Electronics source listings
►

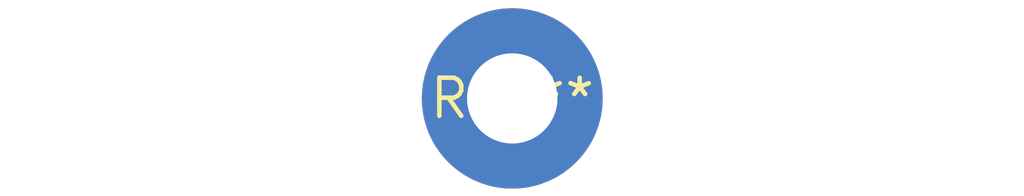
<source format=kicad_pcb>
(kicad_pcb (version 20240108) (generator pcbnew)

  (general
    (thickness 1.6)
  )

  (paper "A4")
  (layers
    (0 "F.Cu" signal)
    (31 "B.Cu" signal)
    (32 "B.Adhes" user "B.Adhesive")
    (33 "F.Adhes" user "F.Adhesive")
    (34 "B.Paste" user)
    (35 "F.Paste" user)
    (36 "B.SilkS" user "B.Silkscreen")
    (37 "F.SilkS" user "F.Silkscreen")
    (38 "B.Mask" user)
    (39 "F.Mask" user)
    (40 "Dwgs.User" user "User.Drawings")
    (41 "Cmts.User" user "User.Comments")
    (42 "Eco1.User" user "User.Eco1")
    (43 "Eco2.User" user "User.Eco2")
    (44 "Edge.Cuts" user)
    (45 "Margin" user)
    (46 "B.CrtYd" user "B.Courtyard")
    (47 "F.CrtYd" user "F.Courtyard")
    (48 "B.Fab" user)
    (49 "F.Fab" user)
    (50 "User.1" user)
    (51 "User.2" user)
    (52 "User.3" user)
    (53 "User.4" user)
    (54 "User.5" user)
    (55 "User.6" user)
    (56 "User.7" user)
    (57 "User.8" user)
    (58 "User.9" user)
  )

  (setup
    (pad_to_mask_clearance 0)
    (pcbplotparams
      (layerselection 0x00010fc_ffffffff)
      (plot_on_all_layers_selection 0x0000000_00000000)
      (disableapertmacros false)
      (usegerberextensions false)
      (usegerberattributes false)
      (usegerberadvancedattributes false)
      (creategerberjobfile false)
      (dashed_line_dash_ratio 12.000000)
      (dashed_line_gap_ratio 3.000000)
      (svgprecision 4)
      (plotframeref false)
      (viasonmask false)
      (mode 1)
      (useauxorigin false)
      (hpglpennumber 1)
      (hpglpenspeed 20)
      (hpglpendiameter 15.000000)
      (dxfpolygonmode false)
      (dxfimperialunits false)
      (dxfusepcbnewfont false)
      (psnegative false)
      (psa4output false)
      (plotreference false)
      (plotvalue false)
      (plotinvisibletext false)
      (sketchpadsonfab false)
      (subtractmaskfromsilk false)
      (outputformat 1)
      (mirror false)
      (drillshape 1)
      (scaleselection 1)
      (outputdirectory "")
    )
  )

  (net 0 "")

  (footprint "MountingHole_3mm_Pad_TopBottom" (layer "F.Cu") (at 0 0))

)

</source>
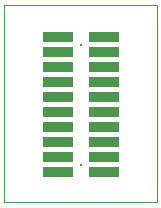
<source format=gbs>
G04 Layer_Color=16711935*
%FSLAX25Y25*%
%MOIN*%
G70*
G01*
G75*
%ADD14C,0.00394*%
%ADD22C,0.00800*%
%ADD23R,0.10300X0.03800*%
D14*
X100000Y100000D02*
X150787D01*
Y165748D01*
X100000D02*
X150787D01*
X100000Y100000D02*
Y165748D01*
D22*
X125641Y152539D02*
D03*
Y112539D02*
D03*
D23*
X133318Y155039D02*
D03*
Y145039D02*
D03*
Y140039D02*
D03*
Y135039D02*
D03*
Y130039D02*
D03*
Y125039D02*
D03*
Y120039D02*
D03*
Y115039D02*
D03*
Y110039D02*
D03*
Y150039D02*
D03*
X117964Y110039D02*
D03*
Y120039D02*
D03*
Y125039D02*
D03*
Y130039D02*
D03*
Y135039D02*
D03*
Y140039D02*
D03*
Y145039D02*
D03*
Y150039D02*
D03*
Y155039D02*
D03*
Y115039D02*
D03*
M02*

</source>
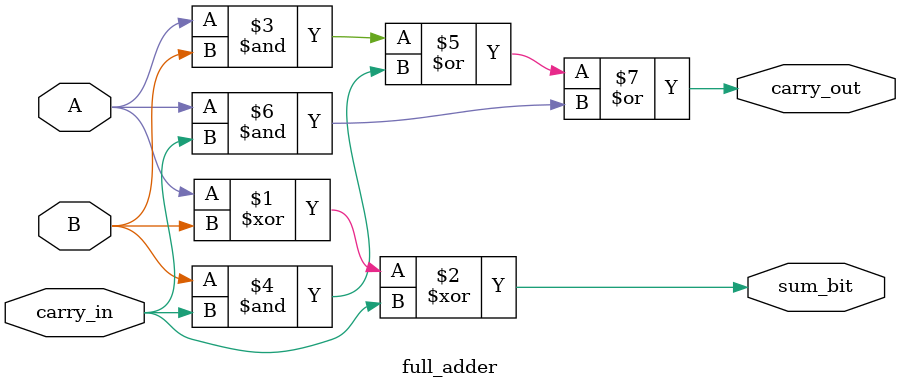
<source format=v>
module full_adder (
  input wire A, // 1 input bit
  input wire B, // 1 input bit
  input wire carry_in, // carry in bit
  output wire sum_bit,
  output wire carry_out
);

assign sum_bit = A^B^carry_in;
assign carry_out = A&B | B&carry_in | A&carry_in; // if any two are turned on

endmodule
</source>
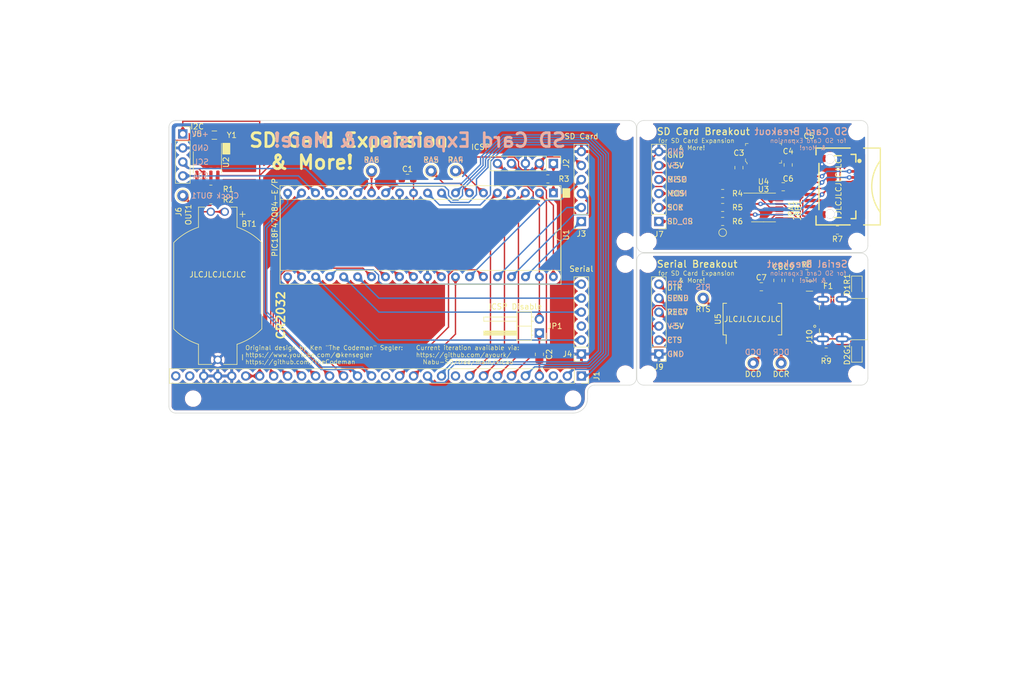
<source format=kicad_pcb>
(kicad_pcb (version 20211014) (generator pcbnew)

  (general
    (thickness 1.6)
  )

  (paper "A5")
  (title_block
    (title "SD Card Expansion & More! for NABU")
    (date "2023-04-25")
    (rev "1.0")
  )

  (layers
    (0 "F.Cu" signal)
    (31 "B.Cu" signal)
    (32 "B.Adhes" user "B.Adhesive")
    (33 "F.Adhes" user "F.Adhesive")
    (34 "B.Paste" user)
    (35 "F.Paste" user)
    (36 "B.SilkS" user "B.Silkscreen")
    (37 "F.SilkS" user "F.Silkscreen")
    (38 "B.Mask" user)
    (39 "F.Mask" user)
    (40 "Dwgs.User" user "User.Drawings")
    (41 "Cmts.User" user "User.Comments")
    (42 "Eco1.User" user "User.Eco1")
    (43 "Eco2.User" user "User.Eco2")
    (44 "Edge.Cuts" user)
    (45 "Margin" user)
    (46 "B.CrtYd" user "B.Courtyard")
    (47 "F.CrtYd" user "F.Courtyard")
    (48 "B.Fab" user)
    (49 "F.Fab" user)
    (50 "User.1" user)
    (51 "User.2" user)
    (52 "User.3" user)
    (53 "User.4" user)
    (54 "User.5" user)
    (55 "User.6" user)
    (56 "User.7" user)
    (57 "User.8" user)
    (58 "User.9" user)
  )

  (setup
    (stackup
      (layer "F.SilkS" (type "Top Silk Screen"))
      (layer "F.Paste" (type "Top Solder Paste"))
      (layer "F.Mask" (type "Top Solder Mask") (thickness 0.01))
      (layer "F.Cu" (type "copper") (thickness 0.035))
      (layer "dielectric 1" (type "core") (thickness 1.51) (material "FR4") (epsilon_r 4.5) (loss_tangent 0.02))
      (layer "B.Cu" (type "copper") (thickness 0.035))
      (layer "B.Mask" (type "Bottom Solder Mask") (thickness 0.01))
      (layer "B.Paste" (type "Bottom Solder Paste"))
      (layer "B.SilkS" (type "Bottom Silk Screen"))
      (copper_finish "None")
      (dielectric_constraints no)
    )
    (pad_to_mask_clearance 0)
    (aux_axis_origin 42.67 87.08)
    (grid_origin 42.67 87.08)
    (pcbplotparams
      (layerselection 0x00010fc_ffffffff)
      (disableapertmacros false)
      (usegerberextensions false)
      (usegerberattributes true)
      (usegerberadvancedattributes true)
      (creategerberjobfile true)
      (svguseinch false)
      (svgprecision 6)
      (excludeedgelayer true)
      (plotframeref false)
      (viasonmask false)
      (mode 1)
      (useauxorigin false)
      (hpglpennumber 1)
      (hpglpenspeed 20)
      (hpglpendiameter 15.000000)
      (dxfpolygonmode true)
      (dxfimperialunits true)
      (dxfusepcbnewfont true)
      (psnegative false)
      (psa4output false)
      (plotreference true)
      (plotvalue true)
      (plotinvisibletext false)
      (sketchpadsonfab false)
      (subtractmaskfromsilk false)
      (outputformat 1)
      (mirror false)
      (drillshape 0)
      (scaleselection 1)
      (outputdirectory "gerber/")
    )
  )

  (net 0 "")
  (net 1 "/A0")
  (net 2 "/A1")
  (net 3 "/A2")
  (net 4 "/A3")
  (net 5 "/RA4")
  (net 6 "/RA5")
  (net 7 "/{slash}M1")
  (net 8 "/{slash}RD")
  (net 9 "/{slash}WR")
  (net 10 "+5V")
  (net 11 "GND")
  (net 12 "/{slash}CS")
  (net 13 "/RA6")
  (net 14 "/{slash}INT")
  (net 15 "/RC1")
  (net 16 "/SCL")
  (net 17 "/SDA")
  (net 18 "/D0")
  (net 19 "/D1")
  (net 20 "/D2")
  (net 21 "/D3")
  (net 22 "/RC4")
  (net 23 "/RC5")
  (net 24 "/RX1")
  (net 25 "/TX1")
  (net 26 "/D4")
  (net 27 "/D5")
  (net 28 "/D6")
  (net 29 "/D7")
  (net 30 "/{slash}IORQ")
  (net 31 "/SPISCK")
  (net 32 "/{slash}WAIT")
  (net 33 "/MOSI")
  (net 34 "/MISO")
  (net 35 "/SD_CS")
  (net 36 "/RB6")
  (net 37 "/RB7")
  (net 38 "Net-(U2-Pad1)")
  (net 39 "Net-(U2-Pad2)")
  (net 40 "/VBAT")
  (net 41 "Net-(J6-Pad1)")
  (net 42 "/3.58")
  (net 43 "/AUDIO")
  (net 44 "/1.79")
  (net 45 "/{slash}RST")
  (net 46 "/+12V")
  (net 47 "/-12V")
  (net 48 "+3V3")
  (net 49 "/~{MCLR}")
  (net 50 "Net-(C2-Pad2)")
  (net 51 "unconnected-(J8A1-Pad1)")
  (net 52 "/MicroSD_Breakout/SD_SSEL")
  (net 53 "/MicroSD_Breakout/SD_MOSI")
  (net 54 "/MicroSD_Breakout/SD_CLK")
  (net 55 "/MicroSD_Breakout/SD_MISO")
  (net 56 "unconnected-(J8A1-Pad8)")
  (net 57 "unconnected-(J8A1-Pad9)")
  (net 58 "/MicroSD_Breakout/SD_DET")
  (net 59 "Net-(R4-Pad2)")
  (net 60 "Net-(R5-Pad2)")
  (net 61 "Net-(R6-Pad2)")
  (net 62 "/Serial_Breakout/USBDATA+")
  (net 63 "/Serial_Breakout/USBDATA1")
  (net 64 "Net-(R7-Pad1)")
  (net 65 "/Serial_Breakout/RTS")
  (net 66 "/Serial_Breakout/DCR")
  (net 67 "/Serial_Breakout/DCD")
  (net 68 "/Serial_Breakout/SLEEP")
  (net 69 "/Serial_Breakout/PWREN")
  (net 70 "/Serial_Breakout/TXDEN")
  (net 71 "/Serial_Breakout/RXLED_GRN")
  (net 72 "/Serial_Breakout/TXLED_RED")
  (net 73 "/Serial_Breakout/3V3OUT")
  (net 74 "/Serial_Breakout/~{RESET}")
  (net 75 "/Serial_Breakout/OSCI")
  (net 76 "/Serial_Breakout/OSCO")
  (net 77 "Net-(F1-Pad2)")
  (net 78 "unconnected-(J10-Pad4)")
  (net 79 "unconnected-(U5-Pad8)")
  (net 80 "unconnected-(U5-Pad24)")
  (net 81 "Net-(D1R1-Pad2)")
  (net 82 "Net-(D2G1-Pad2)")
  (net 83 "+5VD")
  (net 84 "unconnected-(J8B1-Pad9)")
  (net 85 "unconnected-(J8B1-Pad8)")
  (net 86 "unconnected-(J8B1-Pad1)")

  (footprint "TestPoint:TestPoint_THTPad_D2.0mm_Drill1.0mm" (layer "F.Cu") (at 148.7929 78))

  (footprint "Connector_PinHeader_2.54mm:PinHeader_1x05_P2.54mm_Vertical" (layer "F.Cu") (at 112.505 41.71 -90))

  (footprint "Fiducial:Fiducial_0.5mm_Mask1mm" (layer "F.Cu") (at 43.9401 85.8099))

  (footprint "MountingHole:MountingHole_2.2mm_M2_ISO7380" (layer "F.Cu") (at 167.6254 55.9))

  (footprint "TestPoint:TestPoint_THTPad_D2.0mm_Drill1.0mm" (layer "F.Cu") (at 94.74 43.05))

  (footprint "Capacitor_SMD:C_0805_2012Metric_Pad1.18x1.45mm_HandSolder" (layer "F.Cu") (at 153.2725 62.9625 90))

  (footprint "Capacitor_SMD:C_0805_2012Metric_Pad1.18x1.45mm_HandSolder" (layer "F.Cu") (at 86.0125 44.41))

  (footprint "Resistor_SMD:R_0805_2012Metric_Pad1.20x1.40mm_HandSolder" (layer "F.Cu") (at 158.525 61.75))

  (footprint "Package_DIP:DIP-40_W15.24mm_Socket" (layer "F.Cu") (at 112.505 47.075 -90))

  (footprint "Nabu-SD:TF-SMD_XKTF-005" (layer "F.Cu") (at 163.3754 45.9 90))

  (footprint "Nabu-SD:CUI_UJ2-MIBH-4-SMT" (layer "F.Cu") (at 161.7754 71.27 180))

  (footprint "MountingHole:MountingHole_2.2mm_M2_ISO7380" (layer "F.Cu") (at 167.6254 35.9))

  (footprint "Package_SO:SSOP-28_5.3x10.2mm_P0.65mm" (layer "F.Cu") (at 148.6479 70 90))

  (footprint "MountingHole:MountingHole_2.2mm_M2_ISO7380" (layer "F.Cu") (at 129.6704 60))

  (footprint "Resistor_SMD:R_0805_2012Metric_Pad1.20x1.40mm_HandSolder" (layer "F.Cu") (at 50.3 46.385))

  (footprint "Connector_PinSocket_2.54mm:PinSocket_1x06_P2.54mm_Vertical" (layer "F.Cu") (at 117.59 76.35 180))

  (footprint "Capacitor_SMD:C_0805_2012Metric_Pad1.18x1.45mm_HandSolder" (layer "F.Cu") (at 146.2021 42.4725 90))

  (footprint "TestPoint:TestPoint_THTPad_D2.0mm_Drill1.0mm" (layer "F.Cu") (at 45.2 47.56 90))

  (footprint "Connector_PinSocket_2.54mm:PinSocket_1x30_P2.54mm_Vertical" (layer "F.Cu") (at 117.585 80.34 -90))

  (footprint "Connector_PinSocket_2.54mm:PinSocket_1x06_P2.54mm_Vertical" (layer "F.Cu") (at 117.59 52.25 180))

  (footprint "TestPoint:TestPoint_THTPad_D2.0mm_Drill1.0mm" (layer "F.Cu") (at 153.8729 78))

  (footprint "Connector_PinHeader_2.54mm:PinHeader_1x06_P2.54mm_Vertical" (layer "F.Cu") (at 131.66 52.25 180))

  (footprint "MountingHole:MountingHole_2mm" (layer "F.Cu") (at 116.08 84.45))

  (footprint "TestPoint:TestPoint_THTPad_D2.0mm_Drill1.0mm" (layer "F.Cu") (at 79.485 43.05))

  (footprint "Capacitor_SMD:C_0805_2012Metric_Pad1.18x1.45mm_HandSolder" (layer "F.Cu") (at 156.05 36.715))

  (footprint "TestPoint:TestPoint_Pad_D1.0mm" (layer "F.Cu") (at 143.25 54.28))

  (footprint "MountingHole:MountingHole_2.2mm_M2_ISO7380" (layer "F.Cu") (at 129.6704 35.9))

  (footprint "Capacitor_SMD:C_0805_2012Metric_Pad1.18x1.45mm_HandSolder" (layer "F.Cu") (at 155.26 62.9625 90))

  (footprint "MountingHole:MountingHole_2.2mm_M2_ISO7380" (layer "F.Cu") (at 129.6704 55.9))

  (footprint "Capacitor_SMD:C_0805_2012Metric_Pad1.18x1.45mm_HandSolder" (layer "F.Cu") (at 109.965 76.412 90))

  (footprint "Capacitor_SMD:C_0805_2012Metric_Pad1.18x1.45mm_HandSolder" (layer "F.Cu") (at 154.25 45.94))

  (footprint "MountingHole:MountingHole_2.2mm_M2_ISO7380" (layer "F.Cu") (at 125.5704 60))

  (footprint "Package_SO:TSSOP-14_4.4x5mm_P0.65mm" (layer "F.Cu") (at 150.67 49.71))

  (footprint "MountingHole:MountingHole_2.2mm_M2_ISO7380" (layer "F.Cu") (at 125.5704 35.9))

  (footprint "MountingHole:MountingHole_2.2mm_M2_ISO7380" (layer "F.Cu") (at 125.5704 55.9))

  (footprint "Resistor_SMD:R_0805_2012Metric_Pad1.20x1.40mm_HandSolder" (layer "F.Cu") (at 164.1 53.81))

  (footprint "LED_SMD:LED_0805_2012Metric_Pad1.15x1.40mm_HandSolder" (layer "F.Cu") (at 167.6254 64.035 -90))

  (footprint "Nabu-SD:XTAL_ECS-.327-12.5-34B" (layer "F.Cu") (at 50.935 36.56))

  (footprint "Nabu-SD:BAT_BU2032-1" (layer "F.Cu") (at 51.55 63.94 -90))

  (footprint "MountingHole:MountingHole_2.2mm_M2_ISO7380" (layer "F.Cu") (at 167.6254 80))

  (footprint "Resistor_SMD:R_0805_2012Metric_Pad1.20x1.40mm_HandSolder" (layer "F.Cu") (at 111.505 44.52))

  (footprint "Nabu-SD:SOT-223" (layer "F.Cu") (at 150.67 39.865))

  (footprint "Resistor_SMD:R_0805_2012Metric_Pad1.20x1.40mm_HandSolder" (layer "F.Cu") (at 143.25 49.71))

  (footprint "MountingHole:MountingHole_2mm" (layer "F.Cu") (at 47.075 84.45))

  (footprint "Connector_PinSocket_2.54mm:PinSocket_1x04_P2.54mm_Vertical" (layer "F.Cu") (at 45.2 36.35))

  (footprint "Connector_PinHeader_2.54mm:PinHeader_1x06_P2.54mm_Vertical" (layer "F.Cu") (at 131.66 76.35 180))

  (footprint "Resistor_SMD:R_0805_2012Metric_Pad1.20x1.40mm_HandSolder" (layer "F.Cu") (at 143.25 47.17))

  (footprint "Resistor_SMD:R_0805_2012Metric_Pad1.20x1.40mm_HandSolder" (layer "F.Cu") (at 50.3 48.3))

  (footprint "Fuse:Fuse_1206_3216Metric_Pad1.42x1.75mm_HandSolder" (layer "F.Cu") (at 159.0125 64))

  (footprint "MountingHole:MountingHole_2.2mm_M2_ISO7380" (layer "F.Cu") (at 125.5704 80))

  (footprint "MountingHole:MountingHole_2.2mm_M2_ISO7380" (layer "F.Cu") (at 167.6254 60))

  (footprint "Resistor_SMD:R_0805_2012Metric_Pad1.20x1.40mm_HandSolder" (layer "F.Cu") (at 143.25 52.25))

  (footprint "Package_SO:SOIC-8_3.9x4.9mm_P1.27mm" (layer "F.Cu") (at 49.665 41.495 -90))

  (footprint "MountingHole:MountingHole_2.2mm_M2_ISO7380" (layer "F.Cu") (at 129.6704 80))

  (footprint "Capacitor_SMD:C_0805_2012Metric_Pad1.18x1.45mm_HandSolder" (layer "F.Cu") (at 155.15 41.9775 90))

  (footprint "Fiducial:Fiducial_0.5mm_Mask1mm" (layer "F.Cu") (at 122.3454 35.17))

  (footprint "LED_SMD:LED_0805_2012Metric_Pad1.15x1.40mm_HandSolder" (layer "F.Cu")
    (tedit 5F68FEF1) (tstamp f3b411f2-a9ee-484b-aadf-02e9cd84680f)
    (at 167.6254 75.965 90)
    (descr "LED SMD 0805 (2012 Metric), square (rectangular) end terminal, IPC_7351 nominal, (Body size source: https://docs.google.com/spreadsheets/d/1BsfQQcO9C6DZCsRaXUlFlo91Tg2WpOkGARC1WS5S8t0/edit?usp=sharing), generated with kicad-footprint-generator")
    (tags "LED handsolder")
    (property "Description" "LED GREEN CLEAR SMD R/A")
    (property "Digi-Key_PN" "754-2103-1-ND")
    (property "LCSC" "~C375454")
    (property "MPN" "APA2107ZGC/G")
    (property "Manufacturer" "Kingbright")
    (property "Sheetfile" "Serial_Breakout.kicad_sch")
    (property "Sheetname" "Serial_Breakout")
    (path "/2e0d8ec7-af9f-46be-8afa-5045d83789bd/94e5d51d-56d4-41c0-bd9a-78b4965d2eea")
    (attr smd)
    (fp_text reference "D2G1" (at -0.447 -1.7654 90) (layer "F.SilkS")
      (effects (font (size 1 1) (thickness 0.15)))
      (tstamp 60383d42-8519-4584-9393-a2aefe4cc5ac)
    )
    (fp_text value "RX_GREEN" (at -2.225 3.3146 90) (layer "F.Fab")
      (effects (font (size 1 1) (thickness 0.15)))
      (tstamp cf9f7a9a-f23a-485b-a496-a18214f9de34)
    )
    (fp_text user "${REFERENCE}" (at 0 0 90) (layer "F.Fab")
      (effects (font (size 0.5 0.5) (thickness 0.08)))
      (tstamp 0bff60c1-4639-4fd3-90bd-4e75a56f6344)
    )
    (fp_line (start 1 -0.96) (end -1.86 -0.96) (layer "F.SilkS") (width 0.12) (tstamp 4b6a28cc-aa2e-41cb-bad4-ba15474a31bd))
    (fp_line (start -1.86 0.96) (end 1 0.96) (layer "F.SilkS") (width 0.12) (tstamp 5b226398-c152-458a-ae38-604833fa87e3))
    (fp_line (start -1.86 -0.96) (end -1.86 0.96) (layer "F.SilkS") (width 0.12) (tstamp b31856a9-3b2f-4813-871a-148a2536bf59))
    (fp_line (start 1.85 -0.95) (end 1.85 0.95) (layer "F.CrtYd") (width 0.05) (tstamp 52f8750a-b904-41f1-9ebb-7432b6e5edcd))
    (fp_line (start 1.85 0.95) (end -1.85 0.95) (layer "F.CrtYd") (width 0.05) (tstamp 658fa891-5e29-4776-855c-af16b87bd15d))
    (fp_line (start -1.85 0.95) (end -1.85 -0.95) (layer "F.CrtYd") (width 0.05) (tstamp ab465dff-d00b-4aa1-b2ca-68097a2dbfac))
    (fp_line (start -1.85 -0.95) (end 1.85 -0.95) (layer "F.CrtYd") (width 0.05) (tstamp da9174a2-ad7f-426e-ab4f-c326afed83a9))
    (fp_line (start 1 -0.6) (end -0.7 -0.6) (layer "F.Fab") (width 0.1) (tstamp 4611db81-a621-4ed3-857f-116d1ff83f4c))
    (fp_line (start 1 0.6) (end 1 -0.6) (layer "F.Fab") (width 0.1) (tstamp 788f5
... [1510882 chars truncated]
</source>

◄

JOB.
Throughout the data above, copy all lines where the word "size" is found.

WRITTEN REPLY.
    (descr "LED SMD 0805 (2012 Metric), square (rectangular) end terminal, IPC_7351 nominal, (Body size source: https://docs.google.com/spreadsheets/d/1BsfQQcO9C6DZCsRaXUlFlo91Tg2WpOkGARC1WS5S8t0/edit?usp=sharing), generated with kicad-footprint-generator")
      (effects (font (size 1 1) (thickness 0.15)))
      (effects (font (size 1 1) (thickness 0.15)))
      (effects (font (size 0.5 0.5) (thickness 0.08)))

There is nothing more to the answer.